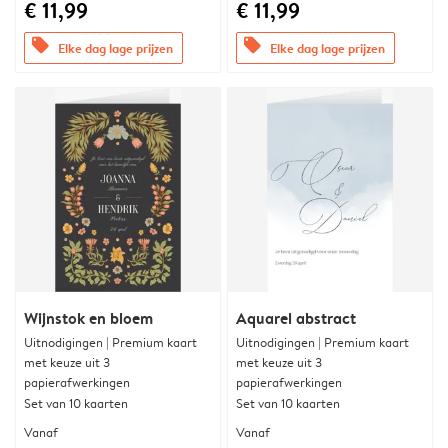
€ 11,99
€ 11,99
offers
offers
Elke dag lage prijzen
Elke dag lage prijzen
Wijnstok en bloem
Aquarel abstract
Uitnodigingen | Premium kaart
Uitnodigingen | Premium kaart
met keuze uit 3
met keuze uit 3
papierafwerkingen
papierafwerkingen
Set van 10 kaarten
Set van 10 kaarten
Vanaf
Vanaf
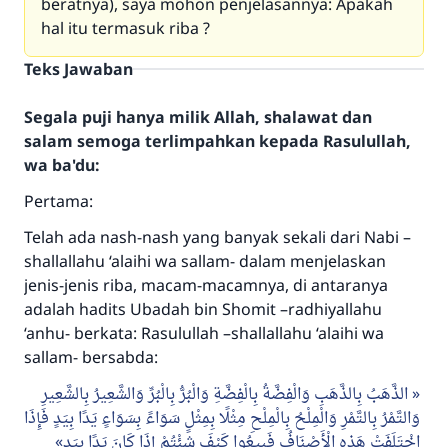
beratnya), saya mohon penjelasannya: Apakah
hal itu termasuk riba ?
Teks Jawaban
Segala puji hanya milik Allah, shalawat dan
salam semoga terlimpahkan kepada Rasulullah,
wa ba'du:
Pertama:
Telah ada nash-nash yang banyak sekali dari Nabi –
shallallahu ‘alaihi wa sallam- dalam menjelaskan
jenis-jenis riba, macam-macamnya, di antaranya
adalah hadits Ubadah bin Shomit –radhiyallahu
‘anhu- berkata: Rasulullah –shallallahu ‘alaihi wa
sallam- bersabda:
الذَّهَبُ بِالذَّهَبِ وَالْفِضَّةُ بِالْفِضَّةِ وَالْبُرُّ بِالْبُرِّ وَالشَّعِيرُ بِالشَّعِيرِ
وَالتَّمْرُ بِالتَّمْرِ وَالْمِلْحُ بِالْمِلْحِ مِثْلًا بِمِثْلٍ سَوَاءً بِسَوَاءٍ يَدًا بِيَدٍ فَإِذَا
اخْتَلَفَتْ هَذِهِ الْأَصْنَافُ فَبِيعُوا كَيْفَ شِئْتُمْ إِذَا كَانَ يَدًا بِيَدٍ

# WORK REQUEST:
Please reproduce every line of the listing above word for word, leaving out the pictures.

# TASK ANSWER:
€ 11,99
€ 11,99
offers
offers
Elke dag lage prijzen
Elke dag lage prijzen
Wijnstok en bloem
Aquarel abstract
Uitnodigingen | Premium kaart
Uitnodigingen | Premium kaart
met keuze uit 3
met keuze uit 3
papierafwerkingen
papierafwerkingen
Set van 10 kaarten
Set van 10 kaarten
Vanaf
Vanaf
beratnya), saya mohon penjelasannya: Apakah
hal itu termasuk riba ?
Teks Jawaban
Segala puji hanya milik Allah, shalawat dan
salam semoga terlimpahkan kepada Rasulullah,
wa ba'du:
Pertama:
Telah ada nash-nash yang banyak sekali dari Nabi –
shallallahu ‘alaihi wa sallam- dalam menjelaskan
jenis-jenis riba, macam-macamnya, di antaranya
adalah hadits Ubadah bin Shomit –radhiyallahu
‘anhu- berkata: Rasulullah –shallallahu ‘alaihi wa
sallam- bersabda:
الذَّهَبُ بِالذَّهَبِ وَالْفِضَّةُ بِالْفِضَّةِ وَالْبُرُّ بِالْبُرِّ وَالشَّعِيرُ بِالشَّعِيرِ
وَالتَّمْرُ بِالتَّمْرِ وَالْمِلْحُ بِالْمِلْحِ مِثْلًا بِمِثْلٍ سَوَاءً بِسَوَاءٍ يَدًا بِيَدٍ فَإِذَا
اخْتَلَفَتْ هَذِهِ الْأَصْنَافُ فَبِيعُوا كَيْفَ شِئْتُمْ إِذَا كَانَ يَدًا بِيَدٍ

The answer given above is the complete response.